To Lionel Page who kind enough to write a few words about my book Liberalism That Wins. Lionel is a behavioural economist who writes excellent pieces on cooperation, morality, and more!

“Too often discussions about how society should be organised do not take into consideration our modern understanding of human psychology: how we think and behave and why we think and behave the way we do. Political theory is then too often built on clouds. They are beautiful discussions that implicitly or explicitly assume some ideal humans forming societies. Unfortunately, history has taught us that building political projects on ideal conceptions of human nature is fraught with risks. First, many institutions might fail because people do not behave as ideally as initially assumed. Second, the state and its leaders might proceed to make actual humans fit the ideal picture assumed by the ideology, often at a great cost in terms of political rights and social well-being.
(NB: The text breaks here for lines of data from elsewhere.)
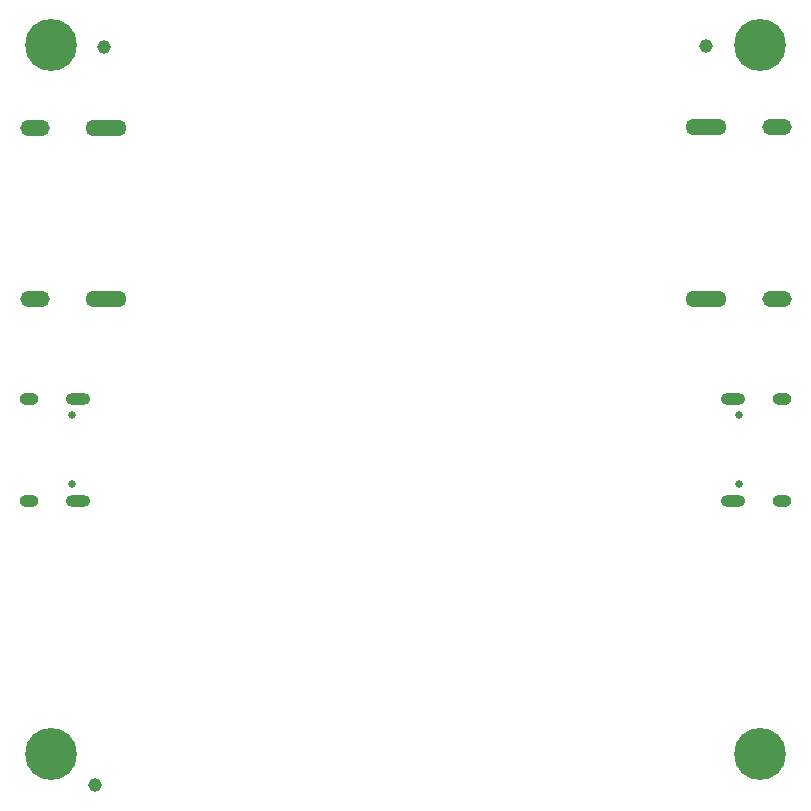
<source format=gbs>
G04 #@! TF.GenerationSoftware,KiCad,Pcbnew,8.0.5*
G04 #@! TF.CreationDate,2024-09-21T15:02:20-07:00*
G04 #@! TF.ProjectId,HDMI Breakout,48444d49-2042-4726-9561-6b6f75742e6b,rev?*
G04 #@! TF.SameCoordinates,Original*
G04 #@! TF.FileFunction,Soldermask,Bot*
G04 #@! TF.FilePolarity,Negative*
%FSLAX46Y46*%
G04 Gerber Fmt 4.6, Leading zero omitted, Abs format (unit mm)*
G04 Created by KiCad (PCBNEW 8.0.5) date 2024-09-21 15:02:20*
%MOMM*%
%LPD*%
G01*
G04 APERTURE LIST*
%ADD10C,0.650000*%
%ADD11O,2.100000X1.000000*%
%ADD12O,1.600000X1.000000*%
%ADD13C,1.152000*%
%ADD14C,4.400000*%
%ADD15O,3.500000X1.350000*%
%ADD16O,2.500000X1.350000*%
G04 APERTURE END LIST*
D10*
X56780000Y-86360000D03*
X56780000Y-92140000D03*
D11*
X57280000Y-84930000D03*
D12*
X53100000Y-84930000D03*
D11*
X57280000Y-93570000D03*
D12*
X53100000Y-93570000D03*
D13*
X110420000Y-55110000D03*
X58750000Y-117640000D03*
D14*
X115000000Y-55000000D03*
D15*
X59624959Y-62012700D03*
D16*
X53624959Y-62012700D03*
D15*
X59624959Y-76512700D03*
D16*
X53624959Y-76512700D03*
D14*
X115000000Y-115000000D03*
D13*
X59510000Y-55130000D03*
D10*
X113220000Y-92140000D03*
X113220000Y-86360000D03*
D11*
X112720000Y-93570000D03*
D12*
X116900000Y-93570000D03*
D11*
X112720000Y-84930000D03*
D12*
X116900000Y-84930000D03*
D14*
X55000000Y-55000000D03*
X55000000Y-115000000D03*
D15*
X110415041Y-76467300D03*
D16*
X116415041Y-76467300D03*
D15*
X110415041Y-61967300D03*
D16*
X116415041Y-61967300D03*
M02*

</source>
From that perspective, this book is very much welcome. Fully attuned to the modern evidence on human psychology and behaviour, Nathan Murphy makes a case for liberal institutions for real humans. More than useful, this approach is greatly needed at a time where Western democracies are facing unprecedented challenges, tensions and, in some cases, political regression. This book will be a great read for any politician, journalist, and thinker interested in the prospect of liberal projects that do not rely on enticing but misguided wishful thinking and actually works because it takes the constraints of reality seriously.”